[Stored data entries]
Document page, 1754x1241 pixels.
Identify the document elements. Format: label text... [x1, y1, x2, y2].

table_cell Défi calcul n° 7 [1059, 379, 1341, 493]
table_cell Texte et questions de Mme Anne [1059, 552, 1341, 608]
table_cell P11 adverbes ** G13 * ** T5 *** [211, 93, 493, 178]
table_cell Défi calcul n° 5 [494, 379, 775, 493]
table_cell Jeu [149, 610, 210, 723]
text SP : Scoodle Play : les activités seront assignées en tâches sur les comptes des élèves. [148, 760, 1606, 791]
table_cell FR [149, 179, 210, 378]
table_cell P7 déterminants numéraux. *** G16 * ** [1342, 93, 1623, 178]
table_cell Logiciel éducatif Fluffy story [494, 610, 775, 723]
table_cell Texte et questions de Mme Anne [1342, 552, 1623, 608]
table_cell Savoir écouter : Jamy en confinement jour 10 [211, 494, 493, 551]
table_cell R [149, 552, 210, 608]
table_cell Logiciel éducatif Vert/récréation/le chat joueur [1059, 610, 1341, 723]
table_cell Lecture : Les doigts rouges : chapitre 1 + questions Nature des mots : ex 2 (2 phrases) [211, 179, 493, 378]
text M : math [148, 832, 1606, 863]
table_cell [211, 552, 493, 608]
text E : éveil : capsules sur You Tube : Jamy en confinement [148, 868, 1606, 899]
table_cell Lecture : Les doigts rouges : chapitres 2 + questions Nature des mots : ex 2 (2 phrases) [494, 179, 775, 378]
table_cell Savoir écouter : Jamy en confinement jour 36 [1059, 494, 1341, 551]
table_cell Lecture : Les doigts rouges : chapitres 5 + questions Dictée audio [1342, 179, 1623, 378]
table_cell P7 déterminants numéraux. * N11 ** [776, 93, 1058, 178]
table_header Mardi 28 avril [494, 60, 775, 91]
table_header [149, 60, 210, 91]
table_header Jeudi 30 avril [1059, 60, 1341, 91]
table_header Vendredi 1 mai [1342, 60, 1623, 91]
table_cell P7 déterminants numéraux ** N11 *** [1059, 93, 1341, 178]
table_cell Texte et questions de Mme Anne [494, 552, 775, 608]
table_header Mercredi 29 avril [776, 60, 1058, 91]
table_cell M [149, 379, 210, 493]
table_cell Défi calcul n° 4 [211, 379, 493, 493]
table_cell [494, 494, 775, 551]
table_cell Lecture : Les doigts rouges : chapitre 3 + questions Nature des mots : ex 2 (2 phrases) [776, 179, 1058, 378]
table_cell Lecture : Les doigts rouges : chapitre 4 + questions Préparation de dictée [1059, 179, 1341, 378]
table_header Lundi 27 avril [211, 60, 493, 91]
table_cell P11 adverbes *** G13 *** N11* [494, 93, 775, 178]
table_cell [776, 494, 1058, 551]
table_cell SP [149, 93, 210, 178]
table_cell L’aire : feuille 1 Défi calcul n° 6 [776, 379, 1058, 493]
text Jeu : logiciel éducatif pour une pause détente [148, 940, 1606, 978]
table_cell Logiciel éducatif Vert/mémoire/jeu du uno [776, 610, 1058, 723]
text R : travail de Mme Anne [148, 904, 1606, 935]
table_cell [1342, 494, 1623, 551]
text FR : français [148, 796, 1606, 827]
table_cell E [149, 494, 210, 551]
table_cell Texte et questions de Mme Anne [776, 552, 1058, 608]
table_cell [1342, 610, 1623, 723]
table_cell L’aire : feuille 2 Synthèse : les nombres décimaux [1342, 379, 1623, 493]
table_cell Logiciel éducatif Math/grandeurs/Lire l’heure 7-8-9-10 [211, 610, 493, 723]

## ACTIVITY
Repeat all of the data exactly. Include every line.

## ANSWER TO THE PROBLEM
Document page, 1754x1241 pixels.
Identify the document elements. Format: label text... [x1, y1, x2, y2].

table_cell Défi calcul n° 7 [1059, 379, 1341, 493]
table_cell Texte et questions de Mme Anne [1059, 552, 1341, 608]
table_cell P11 adverbes ** G13 * ** T5 *** [211, 93, 493, 178]
table_cell Défi calcul n° 5 [494, 379, 775, 493]
table_cell Jeu [149, 610, 210, 723]
text SP : Scoodle Play : les activités seront assignées en tâches sur les comptes des élèves. [148, 760, 1606, 791]
table_cell FR [149, 179, 210, 378]
table_cell P7 déterminants numéraux. *** G16 * ** [1342, 93, 1623, 178]
table_cell Logiciel éducatif Fluffy story [494, 610, 775, 723]
table_cell Texte et questions de Mme Anne [1342, 552, 1623, 608]
table_cell Savoir écouter : Jamy en confinement jour 10 [211, 494, 493, 551]
table_cell R [149, 552, 210, 608]
table_cell Logiciel éducatif Vert/récréation/le chat joueur [1059, 610, 1341, 723]
table_cell Lecture : Les doigts rouges : chapitre 1 + questions Nature des mots : ex 2 (2 phrases) [211, 179, 493, 378]
text M : math [148, 832, 1606, 863]
table_cell [211, 552, 493, 608]
text E : éveil : capsules sur You Tube : Jamy en confinement [148, 868, 1606, 899]
table_cell Lecture : Les doigts rouges : chapitres 2 + questions Nature des mots : ex 2 (2 phrases) [494, 179, 775, 378]
table_cell Savoir écouter : Jamy en confinement jour 36 [1059, 494, 1341, 551]
table_cell Lecture : Les doigts rouges : chapitres 5 + questions Dictée audio [1342, 179, 1623, 378]
table_cell P7 déterminants numéraux. * N11 ** [776, 93, 1058, 178]
table_header Mardi 28 avril [494, 60, 775, 91]
table_header [149, 60, 210, 91]
table_header Jeudi 30 avril [1059, 60, 1341, 91]
table_header Vendredi 1 mai [1342, 60, 1623, 91]
table_cell P7 déterminants numéraux ** N11 *** [1059, 93, 1341, 178]
table_cell Texte et questions de Mme Anne [494, 552, 775, 608]
table_header Mercredi 29 avril [776, 60, 1058, 91]
table_cell M [149, 379, 210, 493]
table_cell Défi calcul n° 4 [211, 379, 493, 493]
table_cell [494, 494, 775, 551]
table_cell Lecture : Les doigts rouges : chapitre 3 + questions Nature des mots : ex 2 (2 phrases) [776, 179, 1058, 378]
table_cell Lecture : Les doigts rouges : chapitre 4 + questions Préparation de dictée [1059, 179, 1341, 378]
table_header Lundi 27 avril [211, 60, 493, 91]
table_cell P11 adverbes *** G13 *** N11* [494, 93, 775, 178]
table_cell [776, 494, 1058, 551]
table_cell SP [149, 93, 210, 178]
table_cell L’aire : feuille 1 Défi calcul n° 6 [776, 379, 1058, 493]
text Jeu : logiciel éducatif pour une pause détente [148, 940, 1606, 978]
table_cell Logiciel éducatif Vert/mémoire/jeu du uno [776, 610, 1058, 723]
text R : travail de Mme Anne [148, 904, 1606, 935]
table_cell [1342, 494, 1623, 551]
text FR : français [148, 796, 1606, 827]
table_cell E [149, 494, 210, 551]
table_cell Texte et questions de Mme Anne [776, 552, 1058, 608]
table_cell [1342, 610, 1623, 723]
table_cell L’aire : feuille 2 Synthèse : les nombres décimaux [1342, 379, 1623, 493]
table_cell Logiciel éducatif Math/grandeurs/Lire l’heure 7-8-9-10 [211, 610, 493, 723]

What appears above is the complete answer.